Playing the poodle to President Obama, the sycophantic New York Times, in a front page article on Wednesday explained that the announcement on Tuesday ended “…a manhunt that had dragged on for nearly two years.” They went on to add that the “capture was a breakthrough.” It was only on page 11 that they reminded readers that Ahmed Abu Khattala had given an interview to Times reporter, David Kirkpatrick, a report that was in the October 18, 2012 issue of the New York Times. That interview, like many of the others, was conducted over two hours on a Thursday evening “at a crowded luxury hotel, sipping a strawberry frappe on a patio and scoffing at the threats coming from the American and Libyan governments,” is the way Mr. Kirkpatrick put it.
While I don’t pretend to know all the causes of what led to the tragedies in Benghazi, it certainly appears to be a combination of ineptitude, misunderstandings and miscommunications. No good answer has been provided as to why assets were not deployed to fend off the attack, or to try to save the Americans who died trying to save the Ambassador and the compound. But it was the deliberate lies afterwards – when the “fog of war” had dissipated – that are the most troubling. Having the Secretary of State boldly lie to the families of the fallen at Andrews Air Force Base, regarding the role of the video, was chilling. Sending UN Ambassador Susan Rice to Sunday TV talk shows, to push the same story that the video was the cause, showed scorn for the American people. Now we have the Administration trumpeting the capture of a man who had paraded around the streets of Benghazi in full sight, while granting interviews to members of the press. What fools do they take us to be?
The tragedy in Benghazi might or might not have been preventable, and it is conceivable that it might not have been possible to save the men who died fighting off the terrorists. But shouldn’t we have tried? The President rightly defended bringing home Sargent Bergdahl, regardless of the facts surrounding his capture by the Taliban. Why, then, was nothing attempted to save those Americans who died on the roof of the CIA annex fending off terrorists/attackers?
All of the subsequent events, after the attack, were driven solely by politics.

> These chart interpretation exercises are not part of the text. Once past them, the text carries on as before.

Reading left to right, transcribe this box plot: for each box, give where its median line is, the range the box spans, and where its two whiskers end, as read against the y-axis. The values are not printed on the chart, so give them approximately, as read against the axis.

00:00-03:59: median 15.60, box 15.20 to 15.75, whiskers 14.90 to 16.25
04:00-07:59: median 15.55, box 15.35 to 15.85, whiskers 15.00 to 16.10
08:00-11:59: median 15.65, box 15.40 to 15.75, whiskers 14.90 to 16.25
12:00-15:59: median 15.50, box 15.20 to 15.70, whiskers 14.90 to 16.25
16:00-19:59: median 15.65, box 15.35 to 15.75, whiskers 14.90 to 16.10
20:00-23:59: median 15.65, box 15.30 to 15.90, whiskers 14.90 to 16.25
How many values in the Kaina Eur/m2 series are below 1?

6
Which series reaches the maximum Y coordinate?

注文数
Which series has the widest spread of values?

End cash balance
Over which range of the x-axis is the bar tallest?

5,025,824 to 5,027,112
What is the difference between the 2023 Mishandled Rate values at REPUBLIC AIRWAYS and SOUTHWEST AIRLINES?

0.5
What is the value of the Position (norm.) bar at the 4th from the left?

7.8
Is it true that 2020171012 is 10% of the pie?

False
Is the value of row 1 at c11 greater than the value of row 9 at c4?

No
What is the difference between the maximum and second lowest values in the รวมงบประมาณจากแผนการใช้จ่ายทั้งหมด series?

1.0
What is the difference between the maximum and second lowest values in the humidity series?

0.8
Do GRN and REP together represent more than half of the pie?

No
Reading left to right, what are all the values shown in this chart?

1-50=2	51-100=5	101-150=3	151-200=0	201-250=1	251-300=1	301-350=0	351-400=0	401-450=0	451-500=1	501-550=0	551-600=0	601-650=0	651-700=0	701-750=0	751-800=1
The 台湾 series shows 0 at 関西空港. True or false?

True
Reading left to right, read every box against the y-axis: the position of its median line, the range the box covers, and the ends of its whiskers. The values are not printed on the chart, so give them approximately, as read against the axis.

Like a hot potato, blame for politicizing the tragedy was almost immediately laid off on Republicans. Certainly it is true that blunders on the part of one Party cause schadenfreude on the part of the other. But the question remains: why were Americans lied to? Perhaps Representative Trey Gowdy (R-SC) and his committee investigating Benghazi will uncover the truth. I hope so. But rare is the politician who admits of wrongdoing.
Nevertheless, the timing of the capture was curious. A couple of weeks ago, Mr. Gowdy held a press conference during which he quoted the President as having said a year ago that bringing those responsible for the attack to justice was his top priority. Mr. Gowdy reminded the press that Mr. Obama had referred to Benghazi as a “phony scandal;” that Secretary of State Hillary Clinton had asked, “What difference, now, does it make?” And that Jay Carney once said, “Benghazi happened a long time ago.” At that same news conference Mr. Gowdy shamed the media for not asking the questions he was asking. Is it not possible that the arrest of Ahmed Abu Khattala was linked to the political fallout from Congressman Gowdy’s press conference? The Administration surely had to be seen as doing something.
I am pleased that Mr. Abu Khattala is in custody, but I give little credit to the President who should have done this twenty months ago. In my opinion, the military is right in interrogating him and I hope the information they get is useful. But I suspect Mr. Abu Khattala knows that American justice is quite different from what he is used to in Libya and he will tell us very little. He knows that in New York he will be Mirandized and that he will have his day in court.
Personally, I would rather he had been taken to Guantanamo and tried before a military tribunal. And, if justice is served, he would be found guilty and executed by firing squad – a far more humane punishment than he would have inflicted on one of ours had roles been reversed.